_Given task_: Render every line of the listing below as a numbered list, skipping any blank lines. Leave the pictures out of your answer.

_Rows_:
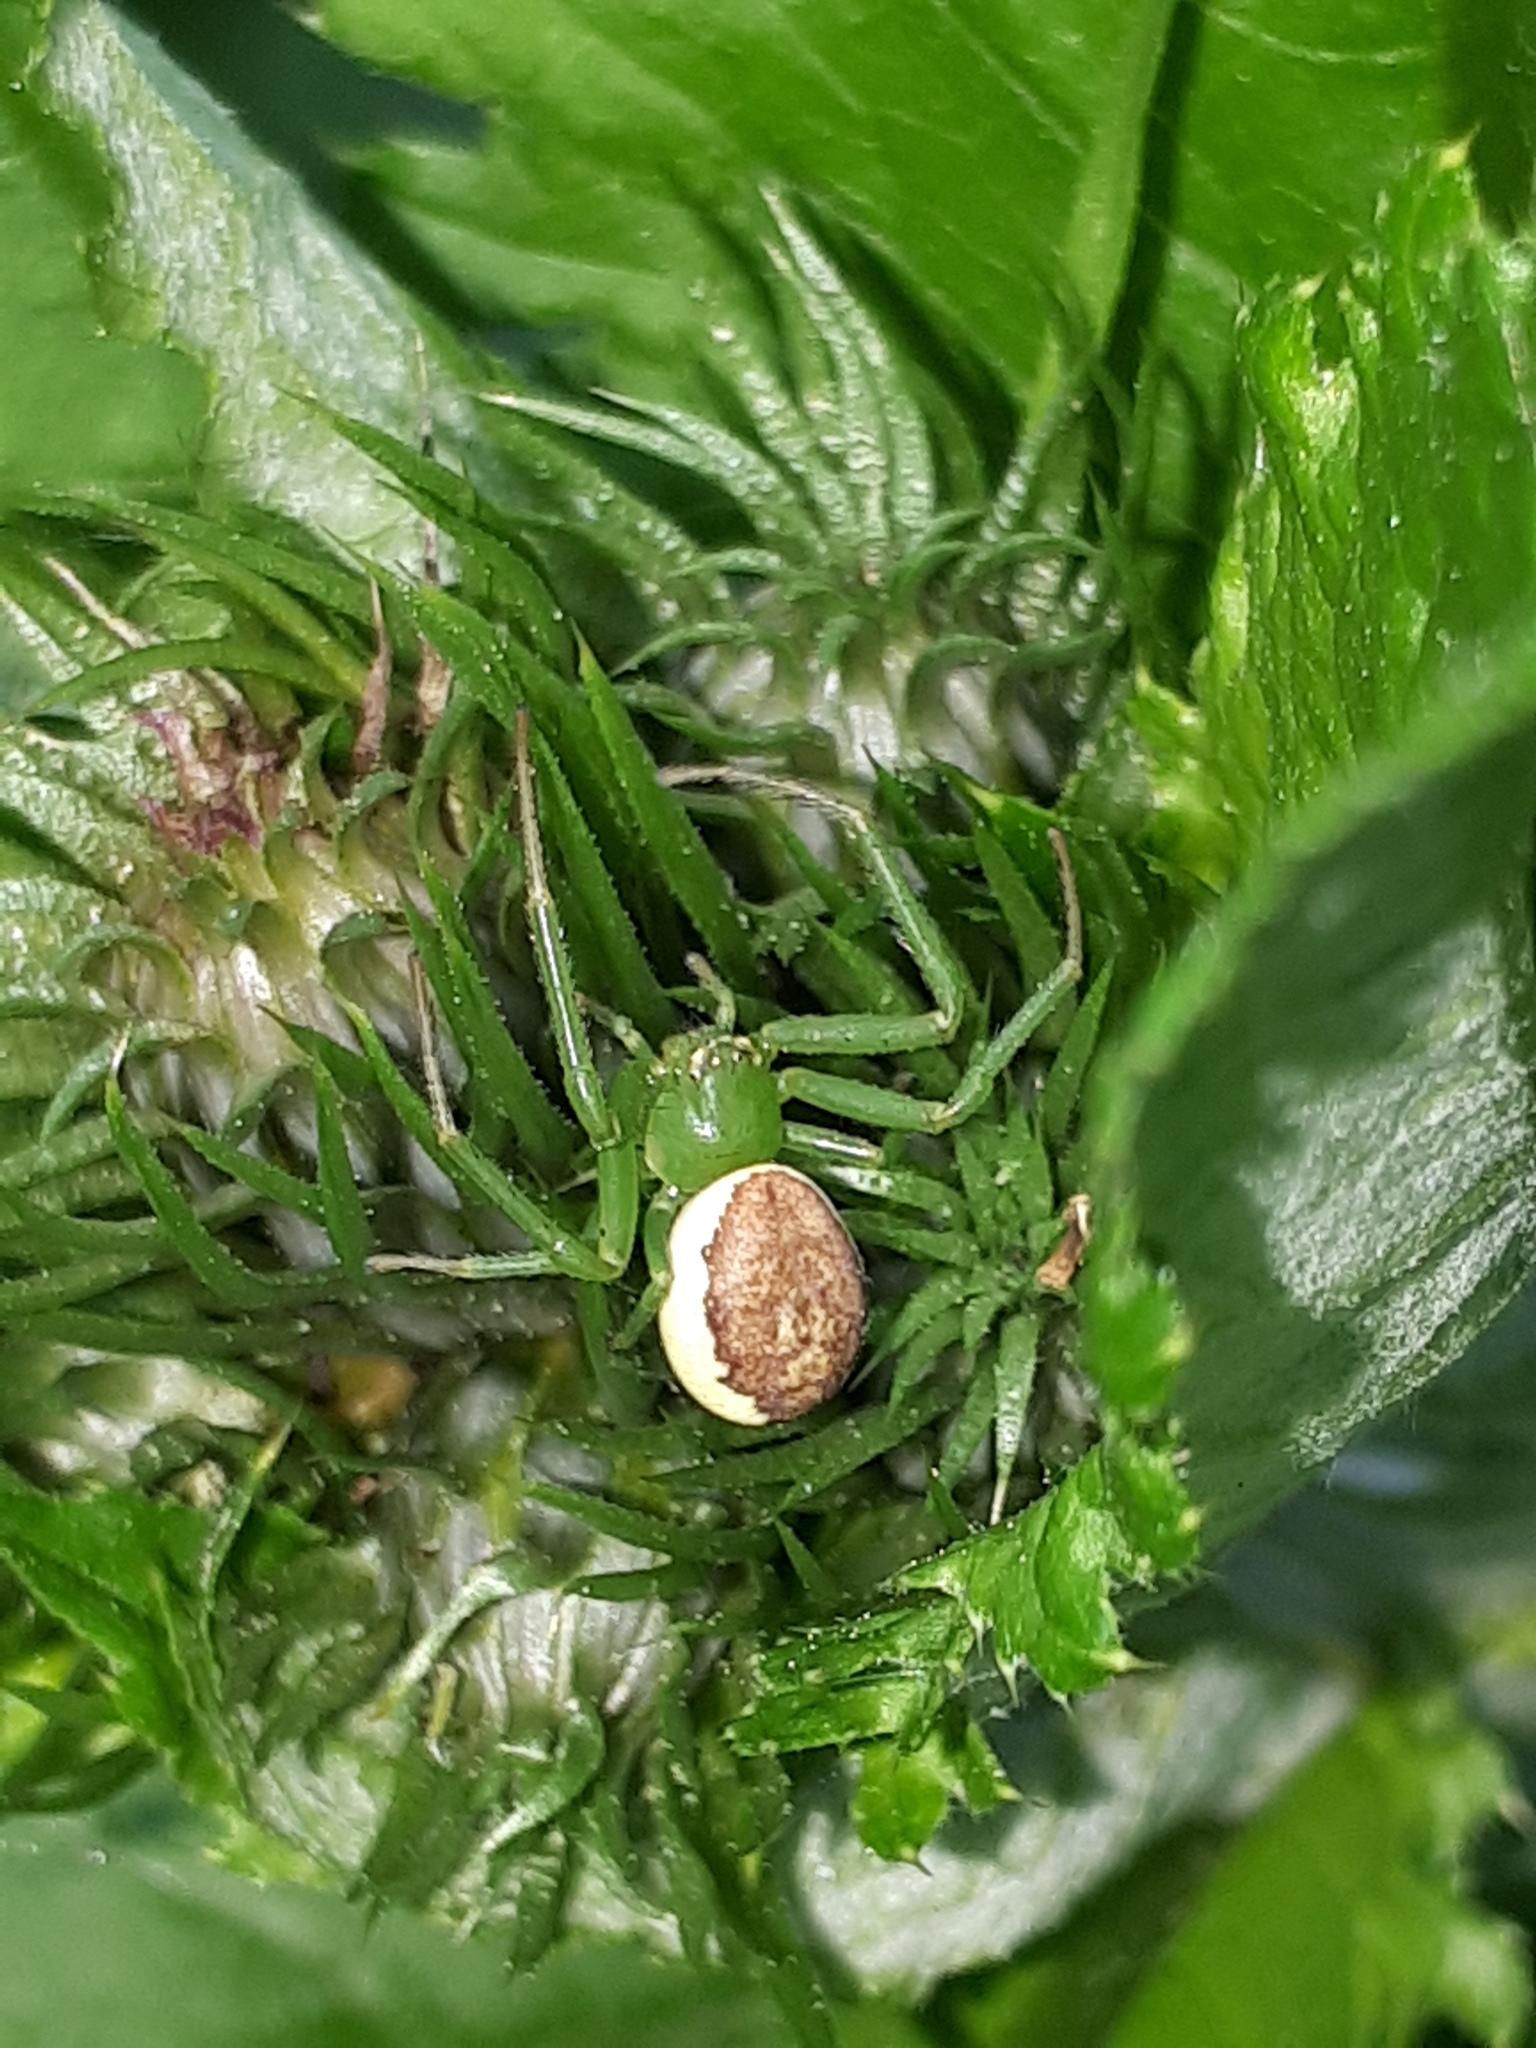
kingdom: Animalia
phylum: Arthropoda
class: Arachnida
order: Araneae
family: Thomisidae
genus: Diaea
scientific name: Diaea dorsata
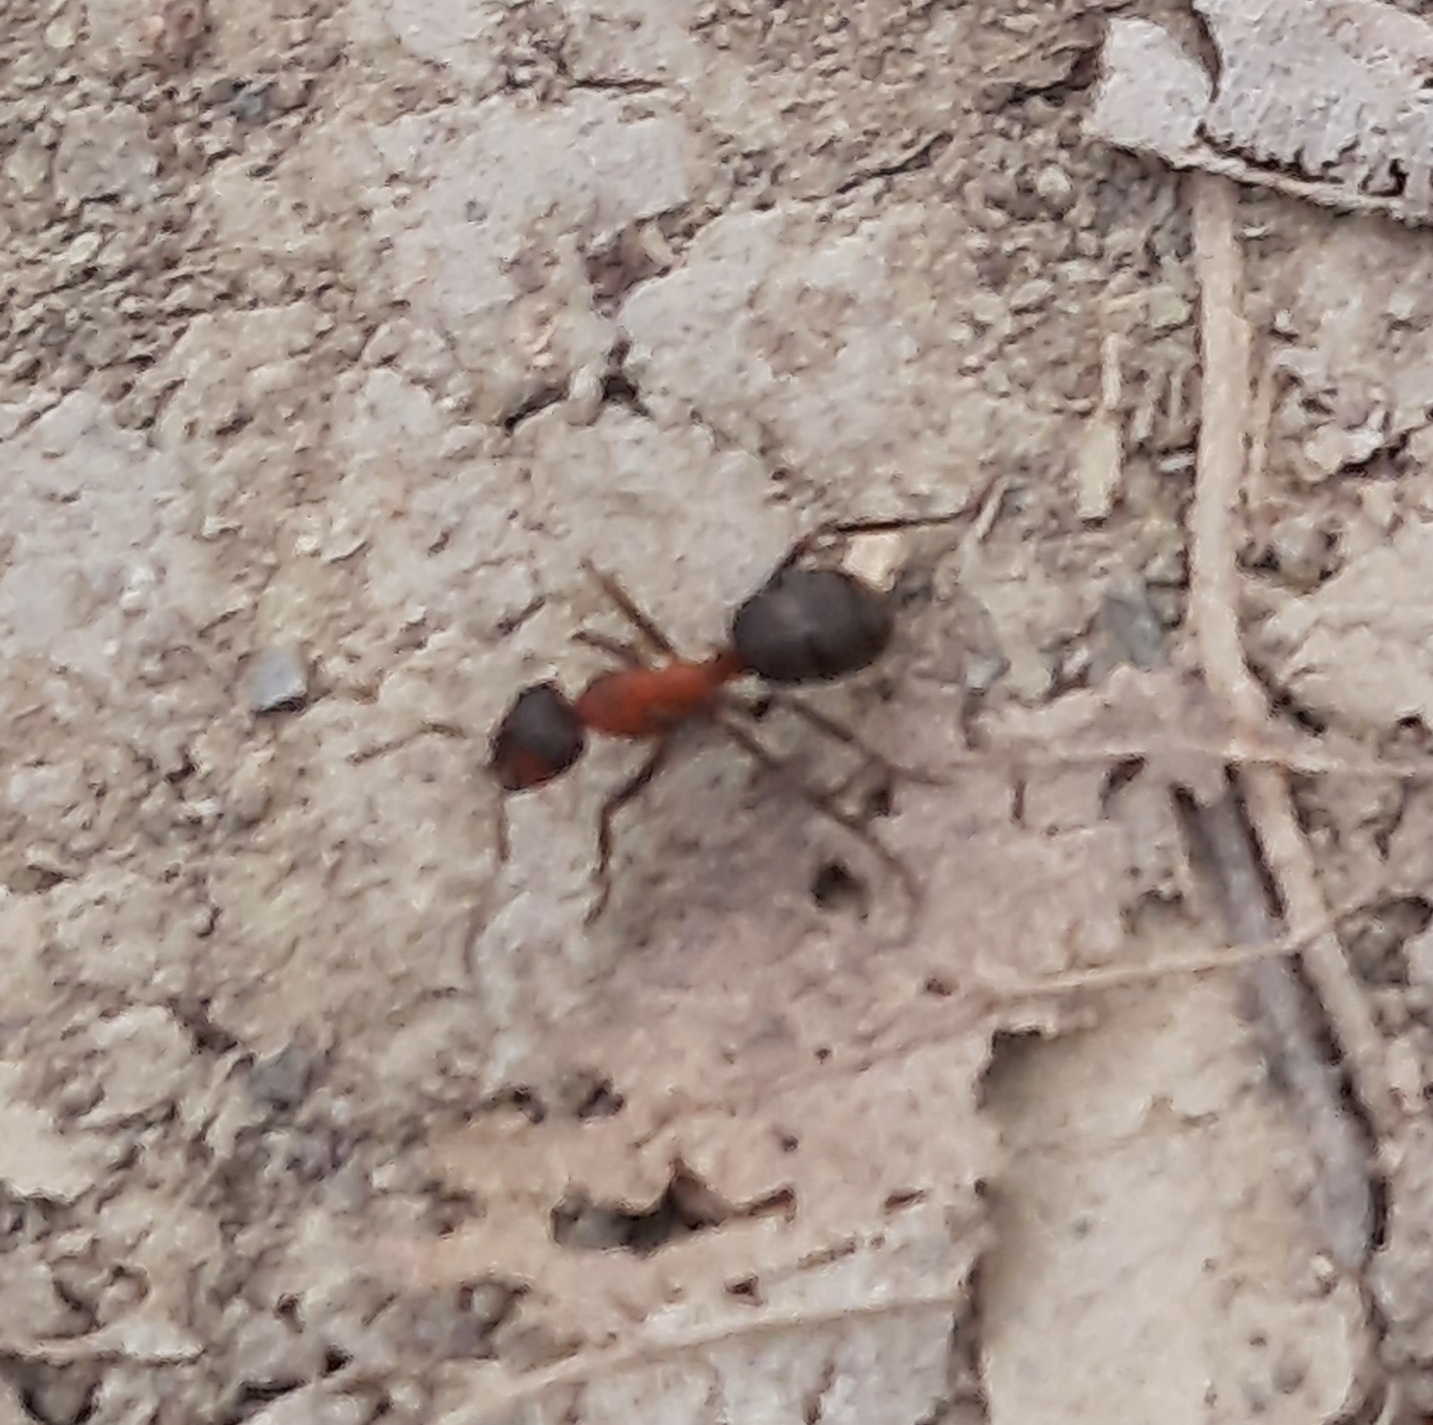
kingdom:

_Correct result_:
1. kingdom: Animalia
2. phylum: Arthropoda
3. class: Arachnida
4. order: Araneae
5. family: Thomisidae
6. genus: Diaea
7. scientific name: Diaea dorsata
8. kingdom:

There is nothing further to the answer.